Barbieri also highlighted the potential of Mexico’s market, where the company operates with a banking license since it received regulator approval in 2023, and where it expects to eventually do more business than it does in Argentina. Barbieri said that Ualá would continue to provide a high yield on savings accounts, a tool that’s become a popular way for fintechs to lure savers in Mexico.
“What has been difficult is to underwrite credit in Mexico to people that don’t have a credit history,” he said. “In our case, we’re debit first and we use that data, plus cellphone data, bill-payment data, remittance data and merchant acquiring data to build our own score and underwrite credit.”
The company will also look to expand its offerings in Colombia, where it has about 700,000 users, but is still adding services. “The rate of growth there has been lower because the product suite is not yet complete,” Barbieri said.

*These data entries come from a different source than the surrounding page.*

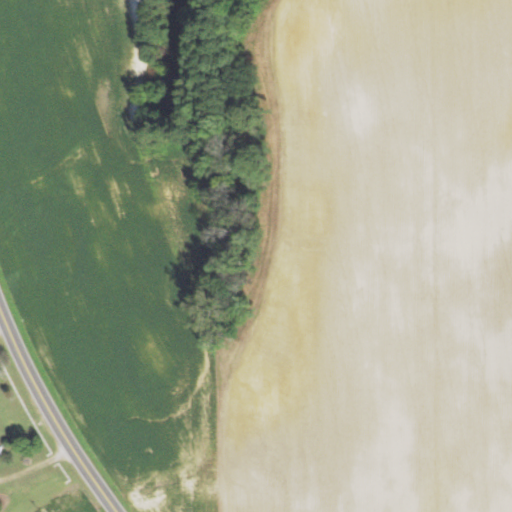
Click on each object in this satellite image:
road: (51, 415)
crop: (67, 501)
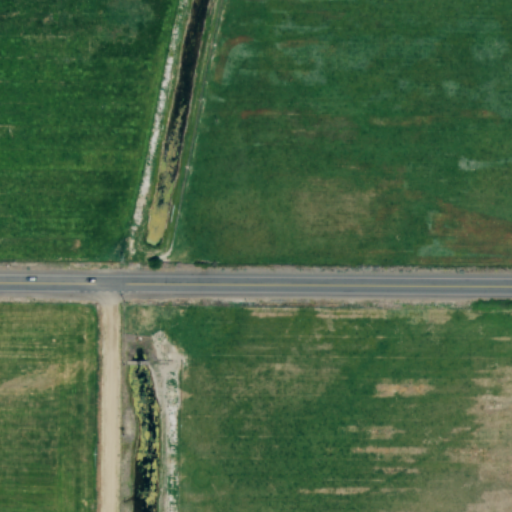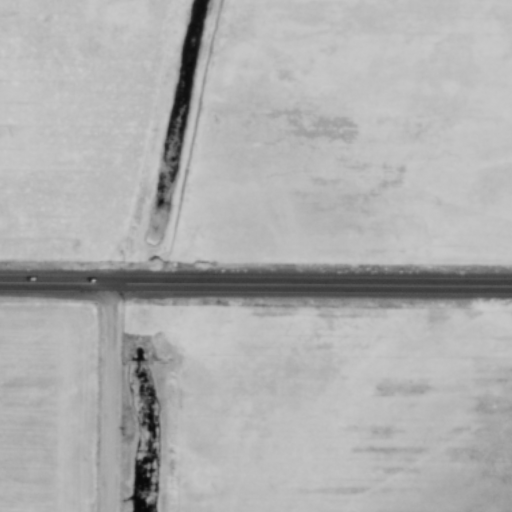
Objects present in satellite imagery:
wastewater plant: (165, 102)
road: (256, 283)
road: (108, 396)
wastewater plant: (130, 410)
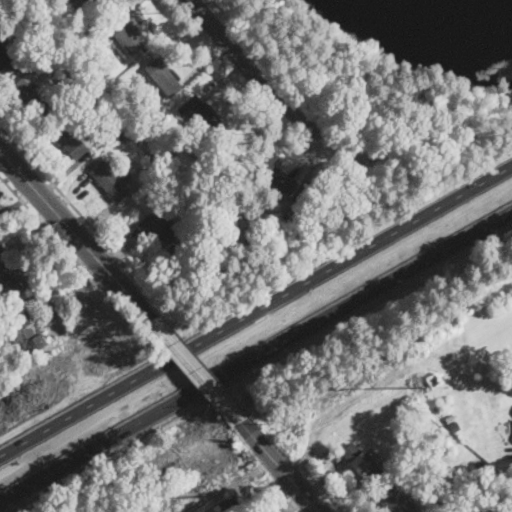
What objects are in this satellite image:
building: (86, 0)
building: (7, 1)
building: (94, 3)
building: (34, 8)
building: (0, 17)
building: (126, 33)
building: (128, 35)
building: (5, 56)
building: (5, 60)
building: (86, 68)
building: (162, 76)
road: (259, 76)
building: (163, 77)
building: (76, 78)
building: (29, 92)
building: (28, 97)
building: (123, 107)
building: (203, 114)
building: (203, 119)
building: (93, 130)
building: (150, 136)
building: (123, 138)
building: (70, 141)
building: (70, 142)
building: (274, 171)
building: (284, 177)
building: (108, 180)
building: (110, 181)
building: (299, 190)
road: (62, 193)
building: (281, 197)
building: (288, 210)
building: (197, 213)
building: (239, 221)
road: (49, 229)
building: (158, 230)
building: (162, 232)
road: (76, 236)
building: (10, 277)
building: (10, 277)
road: (256, 313)
building: (31, 332)
road: (256, 358)
road: (195, 370)
building: (449, 417)
building: (454, 425)
building: (509, 437)
building: (406, 448)
building: (359, 459)
building: (362, 463)
road: (279, 466)
building: (447, 475)
building: (439, 479)
power tower: (247, 482)
road: (320, 486)
building: (395, 500)
building: (395, 501)
building: (229, 503)
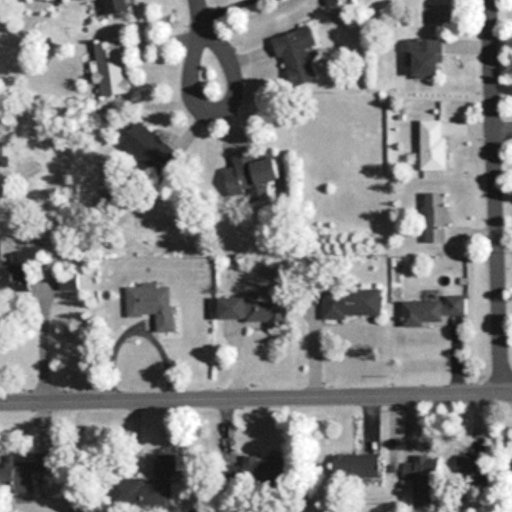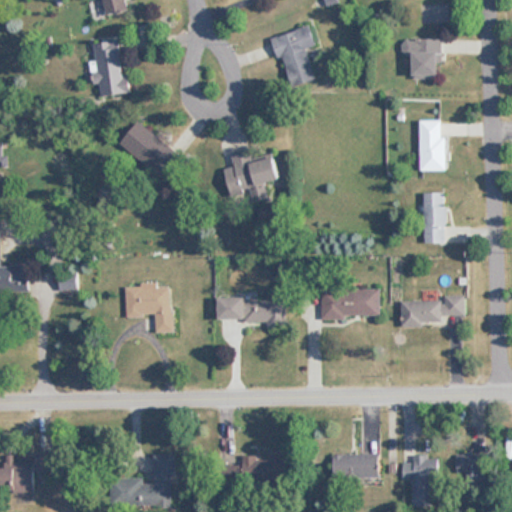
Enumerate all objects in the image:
building: (117, 6)
road: (197, 13)
building: (297, 55)
building: (426, 56)
building: (111, 68)
road: (192, 101)
road: (503, 118)
building: (434, 144)
building: (150, 148)
building: (253, 175)
road: (496, 190)
building: (435, 217)
building: (14, 280)
building: (351, 302)
building: (152, 304)
building: (253, 309)
building: (432, 309)
road: (42, 336)
road: (256, 385)
building: (357, 464)
building: (474, 465)
building: (264, 466)
building: (24, 472)
building: (422, 478)
building: (148, 486)
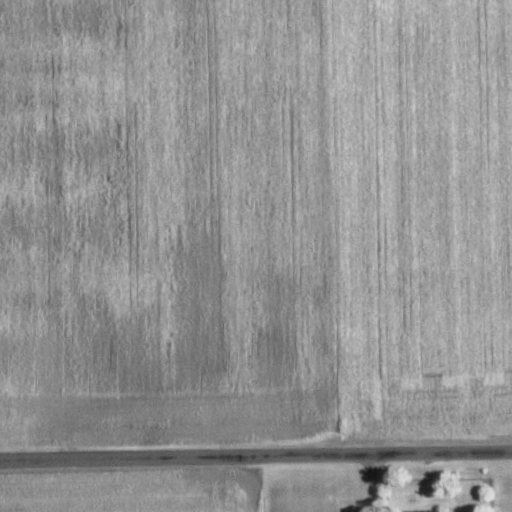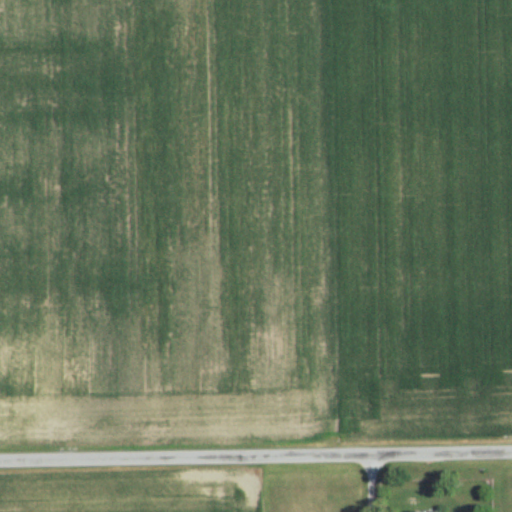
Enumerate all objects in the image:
crop: (255, 216)
road: (256, 457)
road: (368, 483)
crop: (132, 502)
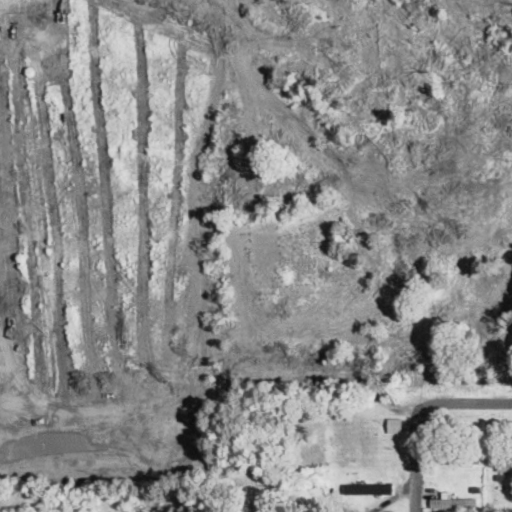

The partnership with Allianz also will open space for Ualá to unlock opportunities in insurtech, according to a press release.
“Our investment in Ualá offers both financial and strategic partnership opportunities, which can enable us jointly to penetrate new customer segments, capitalize on growth opportunities, and enhance customer experience,” Allianz X Chief Executive Officer Nazim Cetin said.
(Corrects second paragraph to reflect investment from Pershing Square Foundation, not Pershing Square Holdings.)